Reproduce the line containing "8. Aug. 2026" and every line after it through the end of the records. Include nothing else.

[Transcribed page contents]
------------------------------

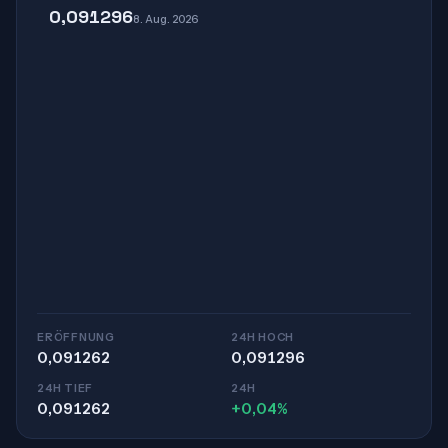
0,091296
8. Aug. 2026
ERÖFFNUNG
24H HOCH
0,091262
0,091296
24H TIEF
24H
0,091262
+0,04%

------------------------------

Reply:
8. Aug. 2026
ERÖFFNUNG
24H HOCH
0,091262
0,091296
24H TIEF
24H
0,091262
+0,04%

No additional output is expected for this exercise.